5.	Black Wall Street (Napalm Bomb & Solo)-The MCW Tag Team Champions have come VERY close to reaching the Top 5 several times, but they finally breakthrough this week after defeating Adam Flash & Ronnie Zukko on 7/19 to retain their titles. That was their 7th straight win as a team and now that they’ve finally gotten into the Top 5, the sky’s the limit for this team. If they keep winning, it’s likely they’ll keep getting ranked.

People’s Champs. England’s Calling (Joel Redman @NXTOliverGrey & Martin Stone)-The RPW British Tag Team Champions got on the poll by defeating The Kartel (former People’s Champs) to retain the titles on 7/20, which was their 2nd straight win. The poll itself was a WAR between Music City Wrecking Crew, Soul Shooters, and England’s Calling, but when it was all said and done, the UK prevailed once again for the 2nd straight week after 135 votes were cast for this impressive team.

:: Data entries ::
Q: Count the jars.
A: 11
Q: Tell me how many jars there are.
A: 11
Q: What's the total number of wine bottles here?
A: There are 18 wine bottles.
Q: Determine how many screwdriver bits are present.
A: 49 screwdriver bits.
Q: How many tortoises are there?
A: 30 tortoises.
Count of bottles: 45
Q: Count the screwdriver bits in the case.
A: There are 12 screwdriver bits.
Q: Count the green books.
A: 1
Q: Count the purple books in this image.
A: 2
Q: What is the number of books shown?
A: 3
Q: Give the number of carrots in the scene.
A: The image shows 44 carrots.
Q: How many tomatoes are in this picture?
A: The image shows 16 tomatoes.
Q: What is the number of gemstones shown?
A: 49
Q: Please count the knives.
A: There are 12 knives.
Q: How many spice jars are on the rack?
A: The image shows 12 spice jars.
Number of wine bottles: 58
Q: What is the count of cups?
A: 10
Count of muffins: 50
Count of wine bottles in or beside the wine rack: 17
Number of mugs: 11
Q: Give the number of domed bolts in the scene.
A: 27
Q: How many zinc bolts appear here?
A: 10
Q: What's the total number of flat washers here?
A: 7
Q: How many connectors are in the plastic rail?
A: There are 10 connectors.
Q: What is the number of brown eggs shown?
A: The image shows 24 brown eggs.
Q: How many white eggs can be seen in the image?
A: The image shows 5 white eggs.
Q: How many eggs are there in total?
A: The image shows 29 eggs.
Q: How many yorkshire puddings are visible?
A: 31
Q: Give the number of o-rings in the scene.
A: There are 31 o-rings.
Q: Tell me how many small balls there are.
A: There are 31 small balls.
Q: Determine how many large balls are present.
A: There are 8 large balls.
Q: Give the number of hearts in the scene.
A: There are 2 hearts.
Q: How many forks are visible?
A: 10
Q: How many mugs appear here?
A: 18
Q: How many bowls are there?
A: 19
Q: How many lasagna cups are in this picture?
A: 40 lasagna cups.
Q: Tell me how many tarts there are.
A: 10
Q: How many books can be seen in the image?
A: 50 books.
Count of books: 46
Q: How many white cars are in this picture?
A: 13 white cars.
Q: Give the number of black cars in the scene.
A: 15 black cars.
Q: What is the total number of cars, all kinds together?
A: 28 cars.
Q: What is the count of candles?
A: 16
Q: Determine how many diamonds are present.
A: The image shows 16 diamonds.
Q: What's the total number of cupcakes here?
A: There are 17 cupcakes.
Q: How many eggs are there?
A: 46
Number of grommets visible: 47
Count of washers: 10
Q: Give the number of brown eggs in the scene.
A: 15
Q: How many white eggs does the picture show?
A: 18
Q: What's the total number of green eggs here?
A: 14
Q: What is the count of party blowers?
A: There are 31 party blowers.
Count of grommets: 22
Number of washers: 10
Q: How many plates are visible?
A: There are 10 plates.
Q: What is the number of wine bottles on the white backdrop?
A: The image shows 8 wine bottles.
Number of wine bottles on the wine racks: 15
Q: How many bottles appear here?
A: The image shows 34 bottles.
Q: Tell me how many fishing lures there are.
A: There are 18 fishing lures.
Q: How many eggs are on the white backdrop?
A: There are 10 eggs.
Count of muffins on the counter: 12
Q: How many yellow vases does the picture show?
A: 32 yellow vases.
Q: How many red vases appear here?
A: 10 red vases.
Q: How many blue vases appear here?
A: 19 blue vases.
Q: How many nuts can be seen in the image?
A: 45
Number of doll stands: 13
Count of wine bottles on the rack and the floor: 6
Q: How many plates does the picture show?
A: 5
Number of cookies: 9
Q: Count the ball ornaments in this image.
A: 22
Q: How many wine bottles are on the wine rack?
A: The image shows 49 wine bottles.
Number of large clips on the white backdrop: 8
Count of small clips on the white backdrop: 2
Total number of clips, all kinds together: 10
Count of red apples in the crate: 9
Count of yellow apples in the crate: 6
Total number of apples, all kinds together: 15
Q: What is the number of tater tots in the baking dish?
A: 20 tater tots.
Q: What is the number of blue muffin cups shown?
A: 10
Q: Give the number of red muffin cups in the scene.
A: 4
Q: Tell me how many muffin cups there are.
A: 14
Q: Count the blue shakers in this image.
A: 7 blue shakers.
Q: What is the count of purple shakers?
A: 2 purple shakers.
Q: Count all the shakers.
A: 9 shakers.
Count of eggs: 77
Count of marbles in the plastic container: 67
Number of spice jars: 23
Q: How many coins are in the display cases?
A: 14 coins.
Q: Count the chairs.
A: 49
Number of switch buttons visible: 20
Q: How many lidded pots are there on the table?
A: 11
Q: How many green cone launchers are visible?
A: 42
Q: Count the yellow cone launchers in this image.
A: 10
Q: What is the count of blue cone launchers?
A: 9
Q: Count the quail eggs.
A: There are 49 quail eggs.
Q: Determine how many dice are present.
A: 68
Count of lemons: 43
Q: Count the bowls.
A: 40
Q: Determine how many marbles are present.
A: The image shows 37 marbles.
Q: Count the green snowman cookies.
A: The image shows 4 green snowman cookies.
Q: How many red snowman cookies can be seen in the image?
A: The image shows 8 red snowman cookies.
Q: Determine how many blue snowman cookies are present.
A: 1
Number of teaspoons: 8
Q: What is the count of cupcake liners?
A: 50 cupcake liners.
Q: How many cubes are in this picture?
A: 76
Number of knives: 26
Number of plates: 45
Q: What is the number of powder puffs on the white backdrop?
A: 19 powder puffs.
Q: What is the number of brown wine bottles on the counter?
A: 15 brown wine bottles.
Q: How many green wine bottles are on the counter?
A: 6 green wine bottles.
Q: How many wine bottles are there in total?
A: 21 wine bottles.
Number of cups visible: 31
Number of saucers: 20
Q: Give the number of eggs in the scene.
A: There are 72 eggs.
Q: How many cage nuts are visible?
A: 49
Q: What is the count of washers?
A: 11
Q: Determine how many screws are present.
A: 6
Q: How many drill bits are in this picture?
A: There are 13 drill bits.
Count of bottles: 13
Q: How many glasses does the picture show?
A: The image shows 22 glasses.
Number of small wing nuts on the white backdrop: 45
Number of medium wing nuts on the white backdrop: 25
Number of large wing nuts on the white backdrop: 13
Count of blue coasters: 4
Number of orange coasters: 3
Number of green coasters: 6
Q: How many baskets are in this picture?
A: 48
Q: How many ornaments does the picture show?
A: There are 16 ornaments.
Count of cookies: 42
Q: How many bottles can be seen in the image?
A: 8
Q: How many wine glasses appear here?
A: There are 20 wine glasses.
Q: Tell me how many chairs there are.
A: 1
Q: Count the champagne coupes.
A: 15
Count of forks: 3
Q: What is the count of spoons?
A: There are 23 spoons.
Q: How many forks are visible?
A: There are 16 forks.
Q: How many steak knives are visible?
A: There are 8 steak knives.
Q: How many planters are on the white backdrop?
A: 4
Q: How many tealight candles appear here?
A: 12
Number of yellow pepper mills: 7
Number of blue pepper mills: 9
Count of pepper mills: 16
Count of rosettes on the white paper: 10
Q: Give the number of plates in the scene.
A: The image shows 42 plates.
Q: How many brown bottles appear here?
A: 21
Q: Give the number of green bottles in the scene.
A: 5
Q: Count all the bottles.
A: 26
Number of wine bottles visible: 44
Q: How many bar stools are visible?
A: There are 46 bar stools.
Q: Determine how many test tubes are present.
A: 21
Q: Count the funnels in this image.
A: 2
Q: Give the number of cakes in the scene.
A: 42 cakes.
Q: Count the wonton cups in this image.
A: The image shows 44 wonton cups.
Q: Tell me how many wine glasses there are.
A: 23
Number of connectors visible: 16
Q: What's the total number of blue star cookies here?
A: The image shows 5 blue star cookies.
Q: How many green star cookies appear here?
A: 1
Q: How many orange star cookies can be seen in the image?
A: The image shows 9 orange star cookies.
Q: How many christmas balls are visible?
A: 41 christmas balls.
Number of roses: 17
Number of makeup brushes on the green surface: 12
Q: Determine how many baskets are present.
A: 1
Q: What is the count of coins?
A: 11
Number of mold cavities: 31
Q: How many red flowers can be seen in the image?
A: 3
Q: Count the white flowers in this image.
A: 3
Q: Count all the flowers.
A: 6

:: Given instruction 1 ::
In the tag team rankings, how did England's Calling get onto the poll? Answer in one to three sentences.
:: Given instruction 2 ::
Pick up the tag team rankings after their last sentence and keep writing.
You won't need the entries for any of this.

:: Written reply 1 ::
England's Calling got onto the poll by defeating The Kartel, the former People's Champs, to retain the RPW British Tag Team Championship on 7/20. It was their 2nd straight win.

:: Written reply 2 ::
Just missing out/Others Receiving Votes:
Reno Scum
Music City Wrecking Crew-#2 in the online poll with 121 votes
The Decade
The Batiri
Candice & Joey
Beer City Bruisers-#4 in the online poll with 20 votes
Zero Gravity
London Riots
Soul Shooters-#3 in the online poll with 97 votes
Scotty Slade & Brian Milonas

Our Website (where YOU can participate in the weekly online poll voting): http://indypowerrankingsipr.wordpress.com/
Our Facebook page: www.Facebook.com/IndyPowerRankings
Our Twitter: @IndyPowerRankin


----------



## IndyPowerRankings (Feb 25, 2014)

*Tag Team Top 5 for the Week of August 4th, 2014*

Tag Team Top 5 for the Week of August 4th, 2014 http://wp.me/p4kQ6t-Pr










1.	OI4K (Dave & Jake Crist)-Call them The Ring Rydas, call them Irish Airborne, or their most well-known name now “Ohio is for Killers” but just remember how good of a tag team they are. Over the weekend they ended the long reign of Aaron Williams & Ron Mathis at D1W to add some new gold to their collection. They are now the JCW and D1W Tag Team Champions and the official voters really came out to support them this week. This is their 2nd #1 ranking, a feat that has not been accomplished by very many teams. #2 in the online poll with 27 votes.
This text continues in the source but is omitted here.